Chapter five addresses the strange refraction of the Iceland crystal. Huygens cuts a piece of the crystal and studies the geometry of light propagation inside it before guiding the reader through a series of step-by-step empirical investigations. His explanation of strange refraction is based on the properties of the ordinary ray and the extraordinary ray. The ordinary ray has a spherical wavefront due to a constant refractive index, which is independent of the propagation direction inside the crystal, having the same velocity in all directions. The extraordinary ray, on the other hand, has an ellipsoidal wavefront due to its refractive index, which varies with the propagation direction within the crystal, leading to different velocities in different directions. Thus, when light travels through the crystal, it breaks into two wave surfaces that follow distinct paths within it, resulting in two refracted rays being observed.

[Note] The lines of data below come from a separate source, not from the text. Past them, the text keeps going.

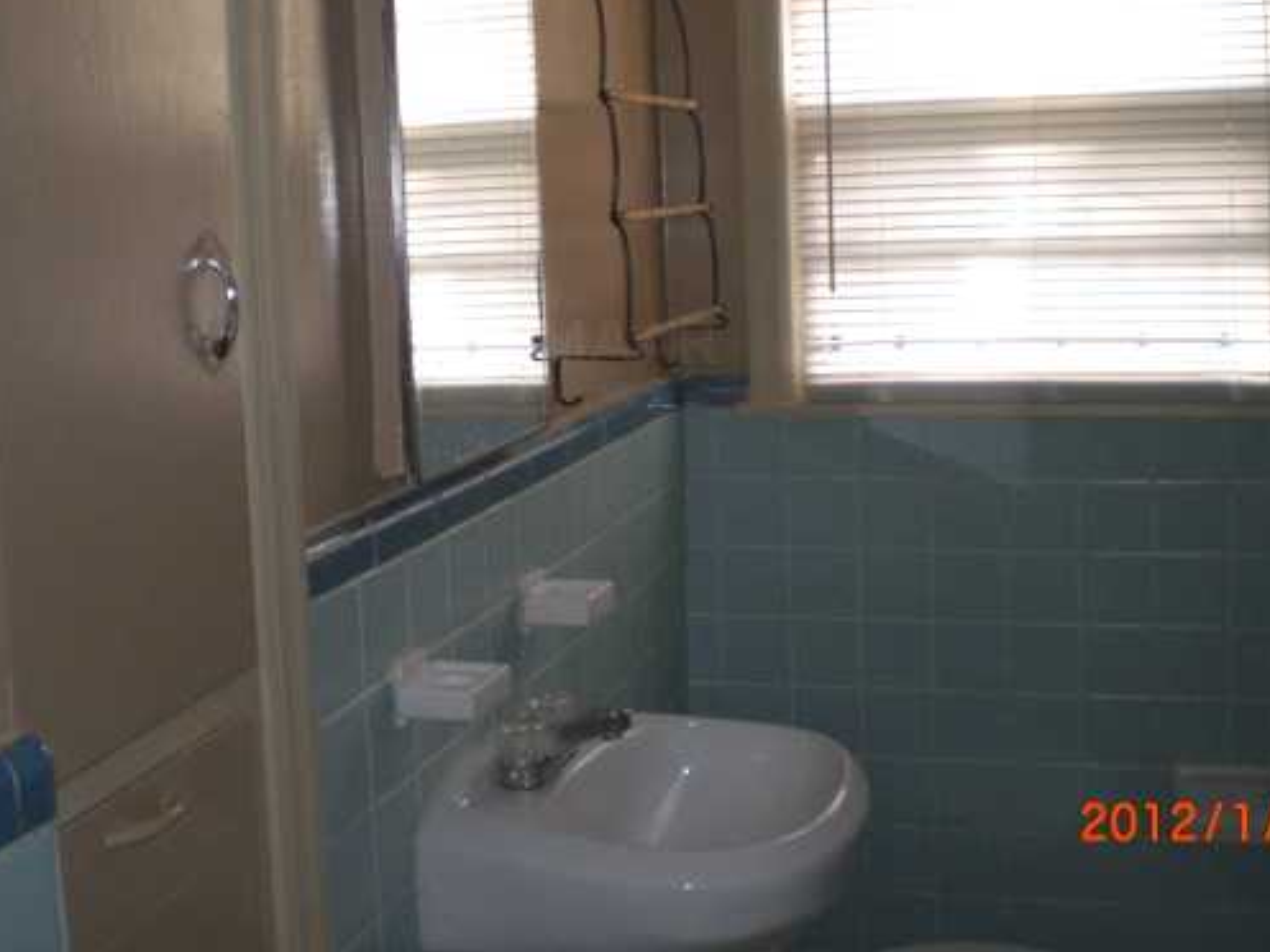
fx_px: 1798
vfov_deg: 29.5
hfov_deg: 38.9
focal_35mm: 49
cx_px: 627
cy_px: 340
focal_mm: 6.3
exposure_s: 1/30
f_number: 3.1
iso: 200
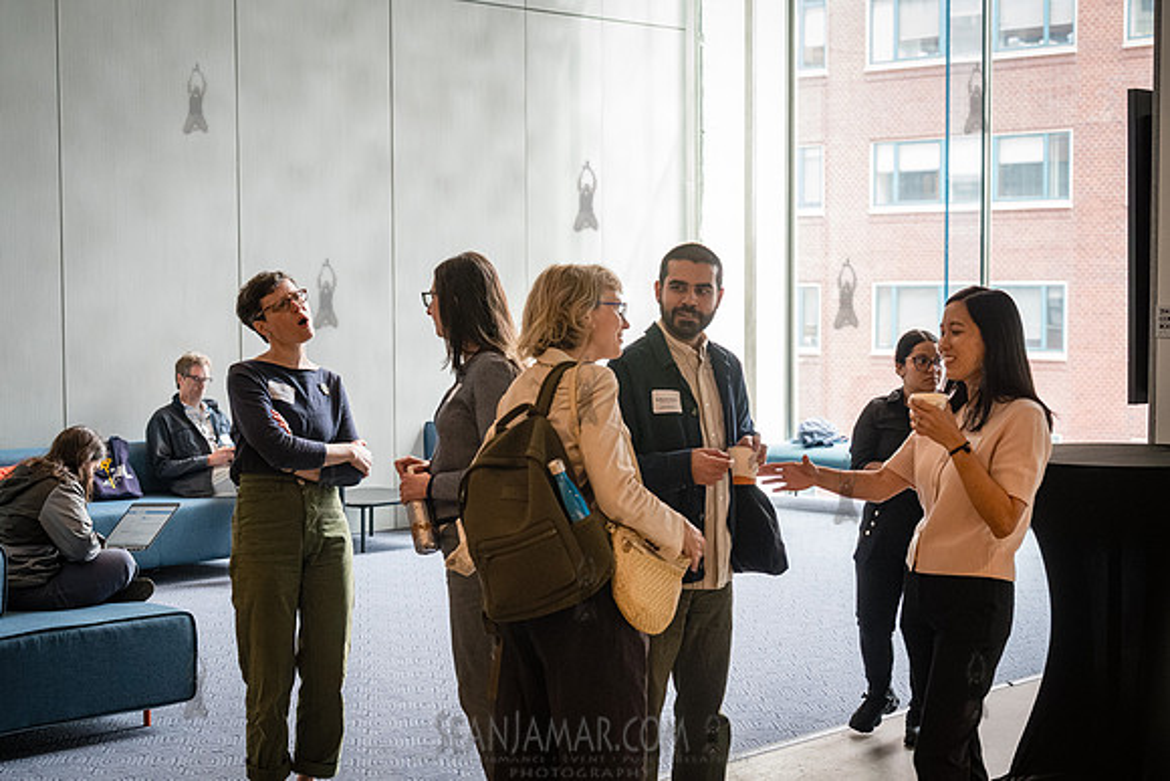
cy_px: 405
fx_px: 1930
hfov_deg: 33.7
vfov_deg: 22.9
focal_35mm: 59
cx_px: 560
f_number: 4.5
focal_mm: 57
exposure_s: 1/250
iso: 5000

The series of step-by-step investigations that follow were meant to corroborate Huygens' explanation of strange refraction. They were prompted by early objections from Rømer and constitute one of the few examples in Huygens’s work where he provided such details regarding experiments. Huygens employed these mathematical and experimental resources to achieve impressive results, some of which defied verification until the beginning of the 19th century.

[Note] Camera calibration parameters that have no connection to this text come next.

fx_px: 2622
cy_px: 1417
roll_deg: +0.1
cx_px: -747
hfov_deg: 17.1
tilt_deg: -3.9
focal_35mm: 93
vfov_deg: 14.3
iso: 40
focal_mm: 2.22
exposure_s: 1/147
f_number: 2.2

Chapter six of the book concludes with a discussion on refraction and reflection in transparent bodies.

== Legacy ==

Wave refraction in the manner of Huygens

Huygens's major accomplishment in the Treatise on Light is the demonstration that one could derive all the essential features of rectilinear propagation, reflection, and simple and double refraction from the rate of propagation of light waves alone. By reducing the ray to a geometrical construct devoid of physical character, Huygens was able to treat the theory of light kinematically (and thereby mathematically), allow him to succeed where his predecessors have failed.

Although the completeness of Huygens's analysis is impressive, he was unable to comprehend the effect that we now recognize as polarization, which occurs if the refracted ray is directed through a second crystal of which the orientation is varied. He also did not address a number of issues, such as chromatic aberration and color, both of which were explained by Newton, although he had experienced them while building his telescopes.

Apart from Antoine Parent and René Just Haüy, Huygens's ideas in the Treatise on Light were largely forgotten in the century after its publication. Many of these ideas were developed independently by Augustin-Jean Fresnel in the early 19th century and later published in his Mémoire sur la Diffraction de la Lumière (1818). Fresnel subsequently became aware of Huygens's work and adapted Huygens's principle to give a complete explanation of the rectilinear propagation and diffraction effects of light in 1821. The principle is now known as the Huygens–Fresnel Principle.